→ **ASSIGNMENT**
Please copy each line from the entries that contains the string "Retirement".

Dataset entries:

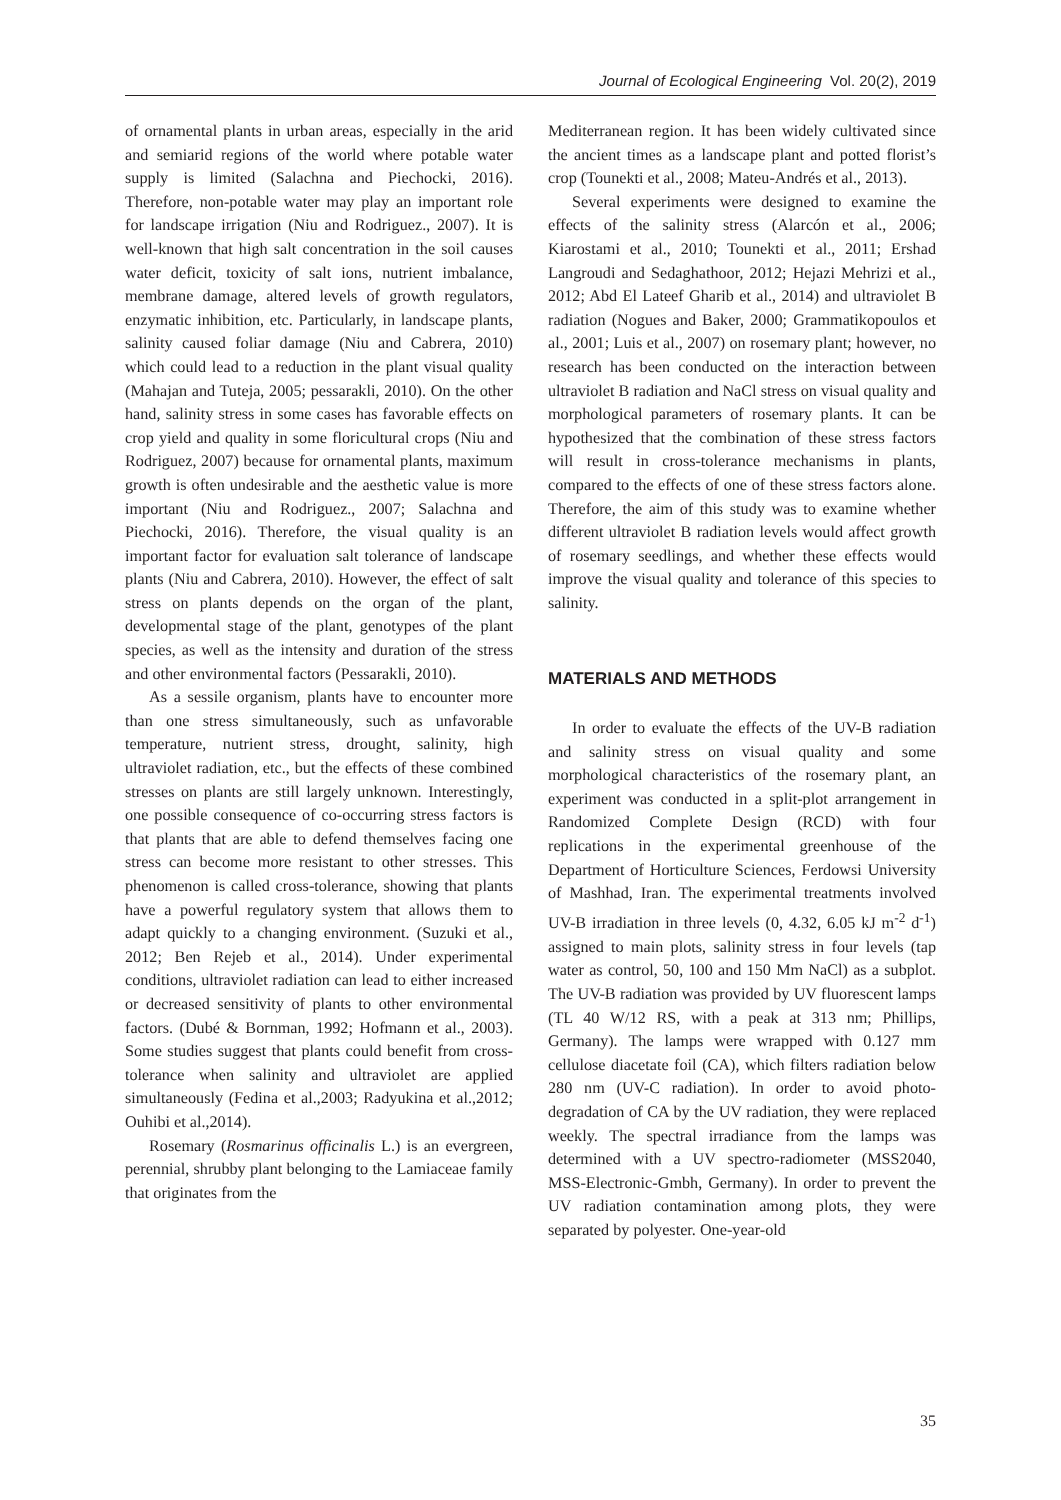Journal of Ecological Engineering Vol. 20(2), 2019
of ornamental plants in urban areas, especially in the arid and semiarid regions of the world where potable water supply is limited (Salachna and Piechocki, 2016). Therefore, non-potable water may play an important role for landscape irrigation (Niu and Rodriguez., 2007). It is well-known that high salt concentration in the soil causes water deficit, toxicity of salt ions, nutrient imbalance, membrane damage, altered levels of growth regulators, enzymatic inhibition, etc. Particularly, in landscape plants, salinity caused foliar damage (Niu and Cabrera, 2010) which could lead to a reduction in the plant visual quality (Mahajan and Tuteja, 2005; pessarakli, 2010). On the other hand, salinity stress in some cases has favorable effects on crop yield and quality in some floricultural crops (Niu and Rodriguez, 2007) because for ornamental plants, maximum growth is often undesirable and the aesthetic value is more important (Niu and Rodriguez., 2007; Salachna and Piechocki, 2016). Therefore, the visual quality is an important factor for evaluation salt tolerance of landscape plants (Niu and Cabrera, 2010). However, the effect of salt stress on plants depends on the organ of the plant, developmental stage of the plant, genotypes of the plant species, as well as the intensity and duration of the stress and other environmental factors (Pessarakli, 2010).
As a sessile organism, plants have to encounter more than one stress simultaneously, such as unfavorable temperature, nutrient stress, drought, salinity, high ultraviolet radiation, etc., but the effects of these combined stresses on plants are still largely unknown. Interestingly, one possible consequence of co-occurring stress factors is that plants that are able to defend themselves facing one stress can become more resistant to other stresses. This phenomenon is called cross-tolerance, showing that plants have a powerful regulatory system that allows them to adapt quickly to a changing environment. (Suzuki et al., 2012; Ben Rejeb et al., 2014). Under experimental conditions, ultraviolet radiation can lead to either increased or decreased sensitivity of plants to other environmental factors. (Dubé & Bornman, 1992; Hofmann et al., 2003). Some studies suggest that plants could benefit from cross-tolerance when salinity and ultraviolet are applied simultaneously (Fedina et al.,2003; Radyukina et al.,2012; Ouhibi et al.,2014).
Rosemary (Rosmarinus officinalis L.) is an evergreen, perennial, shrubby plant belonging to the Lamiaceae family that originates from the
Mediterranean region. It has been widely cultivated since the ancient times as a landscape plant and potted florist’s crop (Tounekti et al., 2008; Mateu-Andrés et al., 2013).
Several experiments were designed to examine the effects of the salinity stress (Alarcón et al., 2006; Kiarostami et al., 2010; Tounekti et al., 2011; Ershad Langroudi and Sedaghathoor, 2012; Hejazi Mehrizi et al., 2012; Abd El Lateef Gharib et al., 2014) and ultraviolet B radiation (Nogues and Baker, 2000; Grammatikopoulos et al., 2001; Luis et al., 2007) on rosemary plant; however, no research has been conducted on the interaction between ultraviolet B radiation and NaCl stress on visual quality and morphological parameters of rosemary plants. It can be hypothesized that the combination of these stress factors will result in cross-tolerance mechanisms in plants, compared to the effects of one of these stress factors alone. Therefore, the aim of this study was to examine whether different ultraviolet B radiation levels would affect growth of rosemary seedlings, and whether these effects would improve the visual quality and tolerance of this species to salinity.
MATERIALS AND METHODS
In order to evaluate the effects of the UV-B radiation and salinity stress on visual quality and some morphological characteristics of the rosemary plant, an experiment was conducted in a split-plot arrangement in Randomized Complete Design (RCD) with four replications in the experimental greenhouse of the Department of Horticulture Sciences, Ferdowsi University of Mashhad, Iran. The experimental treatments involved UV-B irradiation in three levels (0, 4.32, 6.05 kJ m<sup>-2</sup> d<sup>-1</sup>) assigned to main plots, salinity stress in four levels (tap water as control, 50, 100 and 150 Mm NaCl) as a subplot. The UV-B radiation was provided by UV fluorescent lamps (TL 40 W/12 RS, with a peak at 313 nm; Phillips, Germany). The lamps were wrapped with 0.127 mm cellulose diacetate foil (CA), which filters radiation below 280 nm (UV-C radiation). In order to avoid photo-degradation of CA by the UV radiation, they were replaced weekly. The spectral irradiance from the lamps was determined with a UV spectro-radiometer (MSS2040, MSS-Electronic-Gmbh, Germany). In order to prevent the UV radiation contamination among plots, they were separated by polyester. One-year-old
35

--

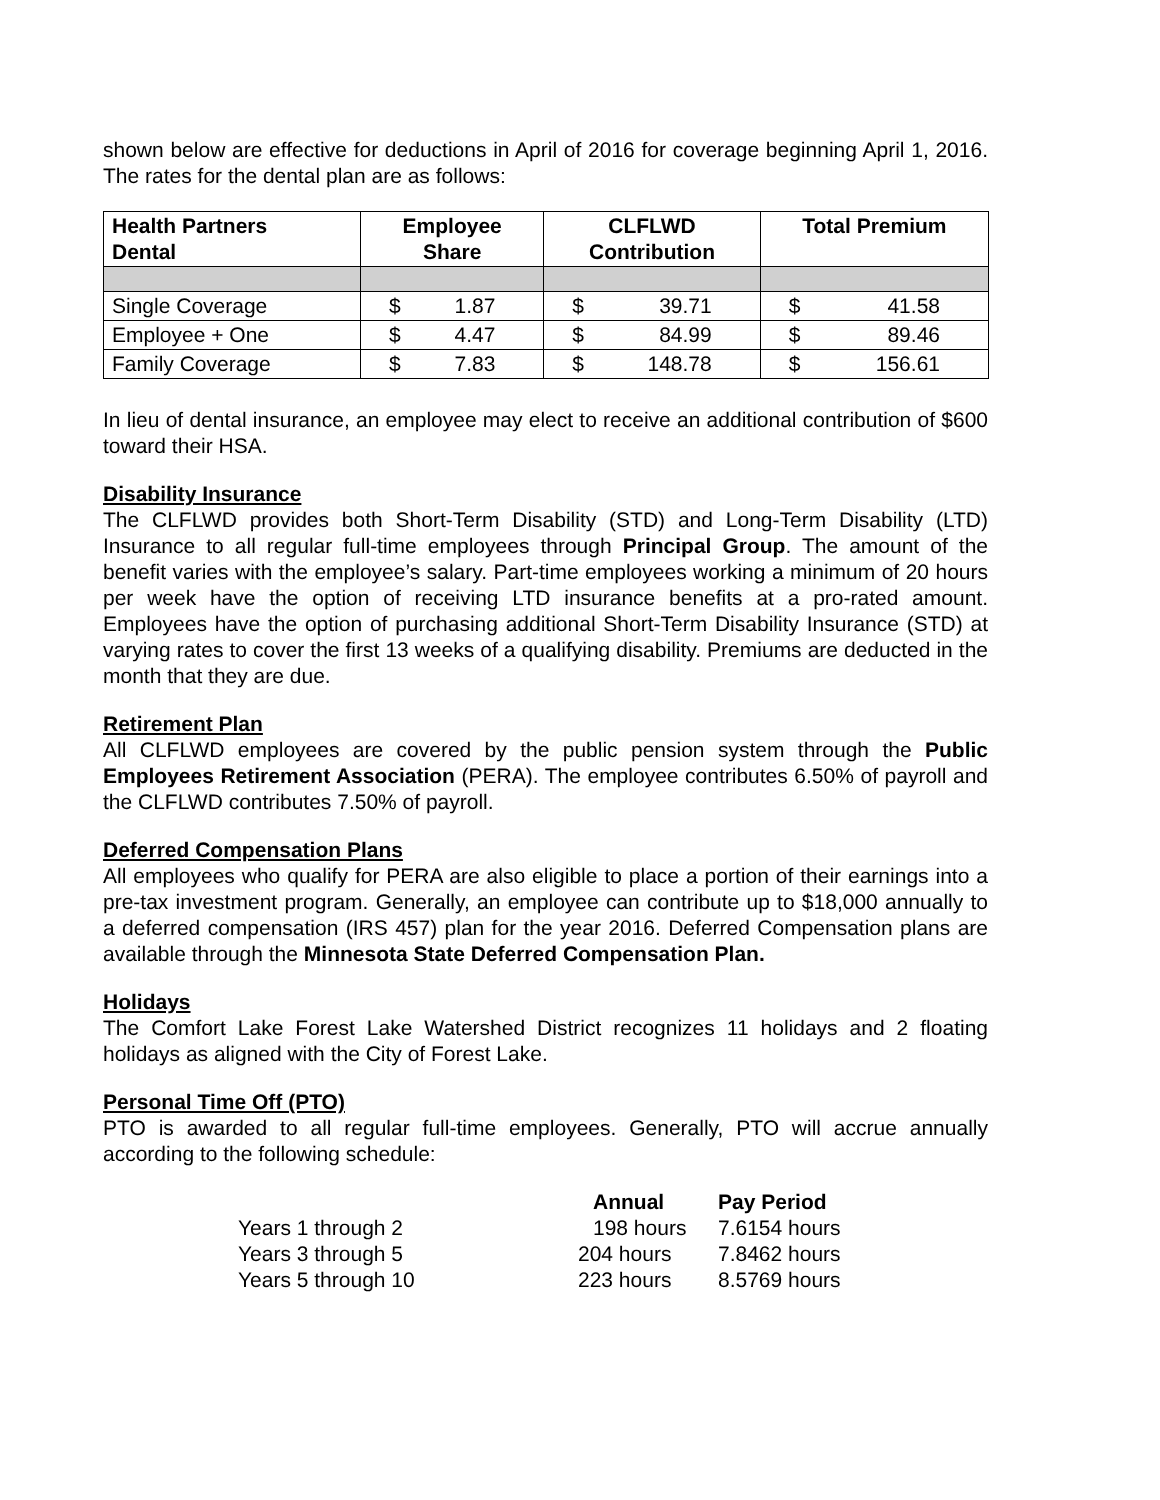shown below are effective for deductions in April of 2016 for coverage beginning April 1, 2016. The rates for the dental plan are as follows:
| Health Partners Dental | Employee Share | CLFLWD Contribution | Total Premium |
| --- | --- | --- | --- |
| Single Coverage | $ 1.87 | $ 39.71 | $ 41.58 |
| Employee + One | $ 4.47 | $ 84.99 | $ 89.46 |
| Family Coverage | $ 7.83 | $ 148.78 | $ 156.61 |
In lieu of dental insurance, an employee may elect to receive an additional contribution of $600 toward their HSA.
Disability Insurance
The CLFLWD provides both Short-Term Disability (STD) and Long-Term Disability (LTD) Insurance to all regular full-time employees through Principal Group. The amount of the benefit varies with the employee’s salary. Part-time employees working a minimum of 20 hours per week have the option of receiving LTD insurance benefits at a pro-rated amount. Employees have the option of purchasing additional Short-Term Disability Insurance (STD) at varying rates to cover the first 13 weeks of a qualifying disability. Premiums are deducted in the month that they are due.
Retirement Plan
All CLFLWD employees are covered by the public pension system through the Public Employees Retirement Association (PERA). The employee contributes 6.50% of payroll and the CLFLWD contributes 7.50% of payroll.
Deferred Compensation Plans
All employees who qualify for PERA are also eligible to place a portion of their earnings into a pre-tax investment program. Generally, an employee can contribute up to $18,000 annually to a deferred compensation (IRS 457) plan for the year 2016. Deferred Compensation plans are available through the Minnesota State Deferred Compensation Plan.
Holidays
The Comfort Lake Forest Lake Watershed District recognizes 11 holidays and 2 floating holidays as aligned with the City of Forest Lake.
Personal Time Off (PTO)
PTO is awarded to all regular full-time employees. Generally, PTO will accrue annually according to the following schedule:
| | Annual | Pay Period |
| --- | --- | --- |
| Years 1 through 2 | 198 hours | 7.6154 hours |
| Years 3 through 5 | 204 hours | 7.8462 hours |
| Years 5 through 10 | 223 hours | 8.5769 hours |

---

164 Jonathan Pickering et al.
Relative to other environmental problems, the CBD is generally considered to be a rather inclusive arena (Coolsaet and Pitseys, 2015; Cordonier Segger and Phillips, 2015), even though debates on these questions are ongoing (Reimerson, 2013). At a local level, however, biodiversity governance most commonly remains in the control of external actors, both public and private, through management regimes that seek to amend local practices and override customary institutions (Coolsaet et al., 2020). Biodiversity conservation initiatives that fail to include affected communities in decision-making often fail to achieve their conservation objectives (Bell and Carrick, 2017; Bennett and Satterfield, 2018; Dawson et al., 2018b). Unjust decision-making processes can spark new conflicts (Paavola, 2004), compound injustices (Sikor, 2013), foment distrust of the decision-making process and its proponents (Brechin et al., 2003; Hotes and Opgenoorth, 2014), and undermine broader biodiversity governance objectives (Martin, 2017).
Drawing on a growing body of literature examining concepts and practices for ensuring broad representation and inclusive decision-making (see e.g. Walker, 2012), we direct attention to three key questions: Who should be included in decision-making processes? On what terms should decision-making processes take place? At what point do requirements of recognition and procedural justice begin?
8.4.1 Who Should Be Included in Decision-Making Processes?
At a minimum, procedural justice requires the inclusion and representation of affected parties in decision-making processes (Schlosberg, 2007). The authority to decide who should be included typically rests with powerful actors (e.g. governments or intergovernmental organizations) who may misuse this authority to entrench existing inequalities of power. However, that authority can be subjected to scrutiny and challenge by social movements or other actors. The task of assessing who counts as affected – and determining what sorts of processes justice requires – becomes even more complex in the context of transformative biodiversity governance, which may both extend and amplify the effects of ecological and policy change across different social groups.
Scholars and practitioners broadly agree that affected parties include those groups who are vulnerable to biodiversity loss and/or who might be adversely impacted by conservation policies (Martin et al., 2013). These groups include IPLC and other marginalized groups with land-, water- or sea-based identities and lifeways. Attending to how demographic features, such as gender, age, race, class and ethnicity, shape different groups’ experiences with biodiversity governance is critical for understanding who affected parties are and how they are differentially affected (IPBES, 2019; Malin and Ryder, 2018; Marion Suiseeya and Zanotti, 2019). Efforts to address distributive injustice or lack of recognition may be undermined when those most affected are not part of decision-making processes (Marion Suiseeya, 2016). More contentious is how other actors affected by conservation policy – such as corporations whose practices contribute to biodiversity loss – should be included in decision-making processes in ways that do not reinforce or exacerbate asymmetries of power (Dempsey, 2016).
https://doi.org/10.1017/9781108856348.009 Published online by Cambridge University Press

→ **EXERCISE ANSWER**
Retirement Plan
All CLFLWD employees are covered by the public pension system through the Public Employees Retirement Association (PERA). The employee contributes 6.50% of payroll and the CLFLWD contributes 7.50% of payroll.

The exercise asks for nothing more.